## What the exercise asks
Please repeat the items word for word, starting at their first line and ending with the line that contains "সাইফুল ইসলাম রিয়াদঃ", both included.

## Data extract

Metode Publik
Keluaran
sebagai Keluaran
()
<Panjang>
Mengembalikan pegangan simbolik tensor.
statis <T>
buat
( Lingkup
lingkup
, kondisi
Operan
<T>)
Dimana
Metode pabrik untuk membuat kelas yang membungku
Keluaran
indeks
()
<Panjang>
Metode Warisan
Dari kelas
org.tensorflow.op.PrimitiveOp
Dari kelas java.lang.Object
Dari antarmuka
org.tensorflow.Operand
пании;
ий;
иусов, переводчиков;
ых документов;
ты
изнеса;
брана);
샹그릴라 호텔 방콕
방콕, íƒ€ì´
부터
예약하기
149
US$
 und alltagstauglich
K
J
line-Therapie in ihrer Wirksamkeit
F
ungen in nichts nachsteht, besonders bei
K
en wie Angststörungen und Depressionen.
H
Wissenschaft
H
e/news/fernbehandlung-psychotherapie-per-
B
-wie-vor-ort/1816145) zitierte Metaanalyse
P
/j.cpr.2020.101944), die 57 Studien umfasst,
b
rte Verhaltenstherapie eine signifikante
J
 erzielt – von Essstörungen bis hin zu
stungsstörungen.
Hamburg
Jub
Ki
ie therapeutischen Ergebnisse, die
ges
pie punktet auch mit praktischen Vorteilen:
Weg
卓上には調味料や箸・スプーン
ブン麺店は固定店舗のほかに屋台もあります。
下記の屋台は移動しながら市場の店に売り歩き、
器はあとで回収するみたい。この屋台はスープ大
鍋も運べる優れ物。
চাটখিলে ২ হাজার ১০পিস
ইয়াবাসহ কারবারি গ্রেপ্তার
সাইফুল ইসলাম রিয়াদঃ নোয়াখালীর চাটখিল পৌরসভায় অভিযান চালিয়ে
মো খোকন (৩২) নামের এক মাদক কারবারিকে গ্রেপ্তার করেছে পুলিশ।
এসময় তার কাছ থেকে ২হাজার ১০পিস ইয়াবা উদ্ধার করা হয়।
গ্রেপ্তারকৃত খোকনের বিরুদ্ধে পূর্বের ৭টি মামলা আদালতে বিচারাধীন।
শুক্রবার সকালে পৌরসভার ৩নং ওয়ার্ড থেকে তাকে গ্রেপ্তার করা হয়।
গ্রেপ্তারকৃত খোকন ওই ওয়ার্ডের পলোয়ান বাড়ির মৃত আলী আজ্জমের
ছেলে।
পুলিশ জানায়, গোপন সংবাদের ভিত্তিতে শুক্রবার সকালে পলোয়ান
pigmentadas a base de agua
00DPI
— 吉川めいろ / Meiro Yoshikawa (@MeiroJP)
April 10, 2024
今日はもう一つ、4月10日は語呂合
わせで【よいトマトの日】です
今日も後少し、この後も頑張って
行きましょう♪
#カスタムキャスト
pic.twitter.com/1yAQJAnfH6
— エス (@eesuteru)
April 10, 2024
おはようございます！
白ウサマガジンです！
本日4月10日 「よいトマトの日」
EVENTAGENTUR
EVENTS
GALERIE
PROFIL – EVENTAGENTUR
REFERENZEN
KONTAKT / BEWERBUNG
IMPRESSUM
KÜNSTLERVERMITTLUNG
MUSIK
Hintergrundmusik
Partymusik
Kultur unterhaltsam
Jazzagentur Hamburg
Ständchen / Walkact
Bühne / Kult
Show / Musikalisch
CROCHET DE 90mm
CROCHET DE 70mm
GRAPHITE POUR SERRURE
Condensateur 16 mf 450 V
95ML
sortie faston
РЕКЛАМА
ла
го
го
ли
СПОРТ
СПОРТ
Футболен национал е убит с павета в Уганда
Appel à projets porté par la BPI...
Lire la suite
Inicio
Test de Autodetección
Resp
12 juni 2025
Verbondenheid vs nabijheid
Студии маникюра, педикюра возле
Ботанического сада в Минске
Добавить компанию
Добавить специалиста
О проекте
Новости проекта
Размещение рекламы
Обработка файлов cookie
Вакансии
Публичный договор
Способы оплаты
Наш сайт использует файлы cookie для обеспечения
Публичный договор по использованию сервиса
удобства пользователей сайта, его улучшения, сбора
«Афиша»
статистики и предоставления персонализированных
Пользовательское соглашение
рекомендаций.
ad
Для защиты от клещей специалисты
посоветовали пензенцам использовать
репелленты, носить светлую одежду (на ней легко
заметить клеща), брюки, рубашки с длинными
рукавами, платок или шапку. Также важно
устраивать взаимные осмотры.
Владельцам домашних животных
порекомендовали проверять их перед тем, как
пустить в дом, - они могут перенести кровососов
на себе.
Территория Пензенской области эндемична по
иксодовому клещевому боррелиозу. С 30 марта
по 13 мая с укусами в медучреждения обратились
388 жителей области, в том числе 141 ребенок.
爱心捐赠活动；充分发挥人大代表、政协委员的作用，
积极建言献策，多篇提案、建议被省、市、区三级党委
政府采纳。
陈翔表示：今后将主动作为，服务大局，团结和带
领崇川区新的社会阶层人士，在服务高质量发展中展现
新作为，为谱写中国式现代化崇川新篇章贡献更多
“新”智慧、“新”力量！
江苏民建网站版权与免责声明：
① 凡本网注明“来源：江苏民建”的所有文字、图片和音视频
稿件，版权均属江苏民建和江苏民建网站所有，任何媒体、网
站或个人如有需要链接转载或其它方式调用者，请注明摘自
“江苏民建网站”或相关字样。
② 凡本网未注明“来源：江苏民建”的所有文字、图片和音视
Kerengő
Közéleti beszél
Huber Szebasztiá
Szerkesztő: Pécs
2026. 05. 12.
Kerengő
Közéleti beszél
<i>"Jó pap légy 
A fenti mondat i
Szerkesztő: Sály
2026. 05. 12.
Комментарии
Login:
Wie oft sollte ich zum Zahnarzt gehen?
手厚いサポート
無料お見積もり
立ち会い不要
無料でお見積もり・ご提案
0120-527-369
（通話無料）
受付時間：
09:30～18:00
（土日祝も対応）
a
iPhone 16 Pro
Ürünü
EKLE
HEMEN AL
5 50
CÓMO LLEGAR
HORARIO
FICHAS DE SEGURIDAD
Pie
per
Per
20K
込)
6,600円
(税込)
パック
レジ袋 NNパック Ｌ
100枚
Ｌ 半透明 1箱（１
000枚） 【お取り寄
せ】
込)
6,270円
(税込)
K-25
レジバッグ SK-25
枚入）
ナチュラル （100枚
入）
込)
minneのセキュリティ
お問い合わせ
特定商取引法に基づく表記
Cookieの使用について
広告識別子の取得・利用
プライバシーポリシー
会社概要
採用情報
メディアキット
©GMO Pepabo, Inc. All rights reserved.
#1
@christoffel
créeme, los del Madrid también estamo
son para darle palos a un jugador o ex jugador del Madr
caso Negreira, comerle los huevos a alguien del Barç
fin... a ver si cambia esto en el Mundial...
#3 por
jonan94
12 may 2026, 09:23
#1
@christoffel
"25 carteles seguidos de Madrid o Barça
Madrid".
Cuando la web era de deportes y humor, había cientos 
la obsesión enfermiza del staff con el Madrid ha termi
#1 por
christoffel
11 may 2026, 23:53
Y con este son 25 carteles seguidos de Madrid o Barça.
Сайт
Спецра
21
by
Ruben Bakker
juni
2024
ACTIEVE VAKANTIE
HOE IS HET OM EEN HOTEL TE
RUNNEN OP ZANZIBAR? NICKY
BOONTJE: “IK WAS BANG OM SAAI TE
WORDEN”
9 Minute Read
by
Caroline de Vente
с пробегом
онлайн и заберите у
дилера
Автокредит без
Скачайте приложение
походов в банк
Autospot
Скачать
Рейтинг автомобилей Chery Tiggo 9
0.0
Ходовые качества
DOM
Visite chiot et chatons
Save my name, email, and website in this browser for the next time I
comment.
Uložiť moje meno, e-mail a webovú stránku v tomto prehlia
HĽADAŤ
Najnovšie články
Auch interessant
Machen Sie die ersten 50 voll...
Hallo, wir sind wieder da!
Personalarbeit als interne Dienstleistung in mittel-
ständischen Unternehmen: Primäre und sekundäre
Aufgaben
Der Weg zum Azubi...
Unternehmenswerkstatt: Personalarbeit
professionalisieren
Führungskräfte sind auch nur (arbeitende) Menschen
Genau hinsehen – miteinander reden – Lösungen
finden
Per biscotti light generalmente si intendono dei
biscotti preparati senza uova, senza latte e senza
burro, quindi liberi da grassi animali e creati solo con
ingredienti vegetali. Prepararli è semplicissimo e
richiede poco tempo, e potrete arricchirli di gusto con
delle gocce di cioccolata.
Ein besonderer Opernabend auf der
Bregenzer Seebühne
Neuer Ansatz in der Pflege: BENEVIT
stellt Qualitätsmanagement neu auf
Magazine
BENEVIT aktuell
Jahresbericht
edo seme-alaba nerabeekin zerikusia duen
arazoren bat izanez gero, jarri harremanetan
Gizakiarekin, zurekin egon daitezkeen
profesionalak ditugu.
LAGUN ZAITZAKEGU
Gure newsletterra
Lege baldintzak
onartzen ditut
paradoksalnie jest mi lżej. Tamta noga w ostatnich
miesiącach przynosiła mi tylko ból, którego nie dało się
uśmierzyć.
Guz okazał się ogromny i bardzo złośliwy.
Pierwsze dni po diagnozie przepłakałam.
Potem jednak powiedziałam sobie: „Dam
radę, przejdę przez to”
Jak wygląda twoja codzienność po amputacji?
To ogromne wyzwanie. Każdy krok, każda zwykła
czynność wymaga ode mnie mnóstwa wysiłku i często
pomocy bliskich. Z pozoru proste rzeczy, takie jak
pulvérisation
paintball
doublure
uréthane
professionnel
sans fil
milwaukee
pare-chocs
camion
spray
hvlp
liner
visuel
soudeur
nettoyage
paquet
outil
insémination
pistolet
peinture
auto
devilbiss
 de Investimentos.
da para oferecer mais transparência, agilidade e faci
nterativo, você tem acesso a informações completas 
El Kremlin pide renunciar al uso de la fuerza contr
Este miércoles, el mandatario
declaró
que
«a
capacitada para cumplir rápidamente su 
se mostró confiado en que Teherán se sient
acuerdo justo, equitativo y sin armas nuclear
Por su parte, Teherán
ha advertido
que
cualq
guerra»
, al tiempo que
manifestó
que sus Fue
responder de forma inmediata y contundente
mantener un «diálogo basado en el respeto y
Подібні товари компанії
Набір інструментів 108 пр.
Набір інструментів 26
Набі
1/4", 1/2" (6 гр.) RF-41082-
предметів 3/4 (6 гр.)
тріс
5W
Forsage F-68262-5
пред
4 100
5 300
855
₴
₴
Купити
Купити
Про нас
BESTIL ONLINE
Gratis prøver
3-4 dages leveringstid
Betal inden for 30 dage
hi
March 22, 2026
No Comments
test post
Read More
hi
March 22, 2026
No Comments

## Answer to this exercise
Metode Publik
Keluaran
sebagai Keluaran
()
<Panjang>
Mengembalikan pegangan simbolik tensor.
statis <T>
buat
( Lingkup
lingkup
, kondisi
Operan
<T>)
Dimana
Metode pabrik untuk membuat kelas yang membungku
Keluaran
indeks
()
<Panjang>
Metode Warisan
Dari kelas
org.tensorflow.op.PrimitiveOp
Dari kelas java.lang.Object
Dari antarmuka
org.tensorflow.Operand
пании;
ий;
иусов, переводчиков;
ых документов;
ты
изнеса;
брана);
샹그릴라 호텔 방콕
방콕, íƒ€ì´
부터
예약하기
149
US$
 und alltagstauglich
K
J
line-Therapie in ihrer Wirksamkeit
F
ungen in nichts nachsteht, besonders bei
K
en wie Angststörungen und Depressionen.
H
Wissenschaft
H
e/news/fernbehandlung-psychotherapie-per-
B
-wie-vor-ort/1816145) zitierte Metaanalyse
P
/j.cpr.2020.101944), die 57 Studien umfasst,
b
rte Verhaltenstherapie eine signifikante
J
 erzielt – von Essstörungen bis hin zu
stungsstörungen.
Hamburg
Jub
Ki
ie therapeutischen Ergebnisse, die
ges
pie punktet auch mit praktischen Vorteilen:
Weg
卓上には調味料や箸・スプーン
ブン麺店は固定店舗のほかに屋台もあります。
下記の屋台は移動しながら市場の店に売り歩き、
器はあとで回収するみたい。この屋台はスープ大
鍋も運べる優れ物。
চাটখিলে ২ হাজার ১০পিস
ইয়াবাসহ কারবারি গ্রেপ্তার
সাইফুল ইসলাম রিয়াদঃ নোয়াখালীর চাটখিল পৌরসভায় অভিযান চালিয়ে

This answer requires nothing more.